====== DATA UNDER STUDY
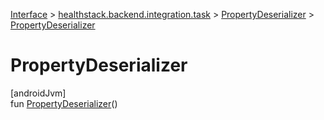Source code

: 
[Interface](../../../index.html) > [healthstack.backend.integration.task](../index.html) > [PropertyDeserializer](index.html) > [PropertyDeserializer](-property-deserializer.html)



# PropertyDeserializer



[androidJvm]\
fun [PropertyDeserializer](-property-deserializer.html)()




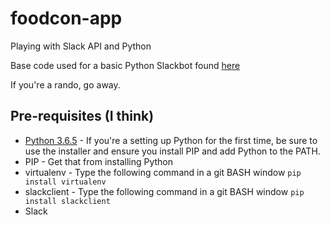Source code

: # foodcon-app
Playing with Slack API and Python

Base code used for a basic Python Slackbot found [here](https://www.fullstackpython.com/blog/build-first-slack-bot-python.html)

If you're a rando, go away.

## Pre-requisites (I think)

* [Python 3.6.5](https://www.python.org/downloads/release/python-365/) - If you're a setting up Python for the first time, be sure to use the installer and ensure you install PIP and add Python to the PATH.
* PIP - Get that from installing Python
* virtualenv - Type the following command in a git BASH window `pip install virtualenv`
* slackclient - Type the following command in a git BASH window `pip install slackclient`
* Slack
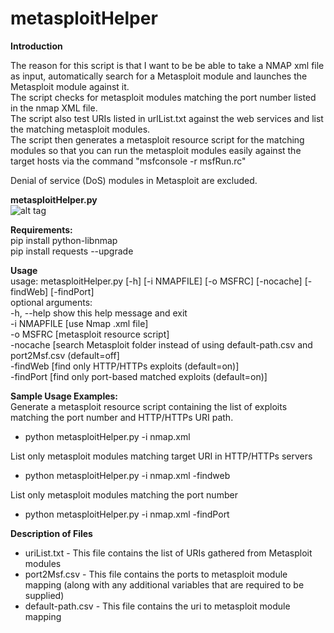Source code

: # metasploitHelper
**Introduction**

The reason for this script is that I want to be be able to take a NMAP xml file as input, automatically search for a Metasploit module and launches the Metasploit module against it.    
The script checks for metasploit modules matching the port number listed in the nmap XML file.  
The script also test URIs listed in urlList.txt against the web services and list the matching metasploit modules.  
The script then generates a metasploit resource script for the matching modules so that you can run the metasploit modules easily against the target hosts via the command "msfconsole -r msfRun.rc"  
  
Denial of service (DoS) modules in Metasploit are excluded.
  
    
**metasploitHelper.py**  
![alt tag](https://raw.githubusercontent.com/milo2012/metasploitHelper/master/screenshot3.png)  

**Requirements:**  
pip install python-libnmap  
pip install requests --upgrade  

**Usage**  
usage: metasploitHelper.py [-h] [-i NMAPFILE] [-o MSFRC] [-nocache] [-findWeb]
                           [-findPort]  
optional arguments:  
  -h, --help   show this help message and exit  
  -i NMAPFILE  [use Nmap .xml file]  
  -o MSFRC     [metasploit resource script]  
  -nocache     [search Metasploit folder instead of using default-path.csv and  
               port2Msf.csv (default=off]  
  -findWeb     [find only HTTP/HTTPs exploits (default=on)]  
  -findPort    [find only port-based matched exploits (default=on)]  
  
     
**Sample Usage Examples:**    
Generate a metasploit resource script containing the list of exploits matching the port number and HTTP/HTTPs URI path.
- python metasploitHelper.py -i nmap.xml  
  
List only metasploit modules matching target URI in HTTP/HTTPs servers
- python metasploitHelper.py -i nmap.xml -findweb  
  
List only metasploit modules matching the port number   
- python metasploitHelper.py -i nmap.xml -findPort   
    
**Description of Files**  
- uriList.txt - This file contains the list of URIs gathered from Metasploit modules  
- port2Msf.csv - This file contains the ports to metasploit module mapping (along with any additional variables that are required to be supplied)  
- default-path.csv - This file contains the uri to metasploit module mapping   
          
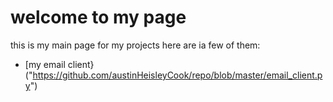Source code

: # welcome to my page
this is my main page for my projects here are ia few of them:
- [my email client}("https://github.com/austinHeisleyCook/repo/blob/master/email_client.py")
============
§ WHAT YOU SHOULD DO:
In the listing above, locate the line containing "usage: metasploitHelper.py [-h]" and the line containing "port2Msf.csv (default=off]". Transcribe those two lines and everything between them, exactly as written.

§ WRITTEN ANSWER:
usage: metasploitHelper.py [-h] [-i NMAPFILE] [-o MSFRC] [-nocache] [-findWeb]
                           [-findPort]  
optional arguments:  
  -h, --help   show this help message and exit  
  -i NMAPFILE  [use Nmap .xml file]  
  -o MSFRC     [metasploit resource script]  
  -nocache     [search Metasploit folder instead of using default-path.csv and  
               port2Msf.csv (default=off]  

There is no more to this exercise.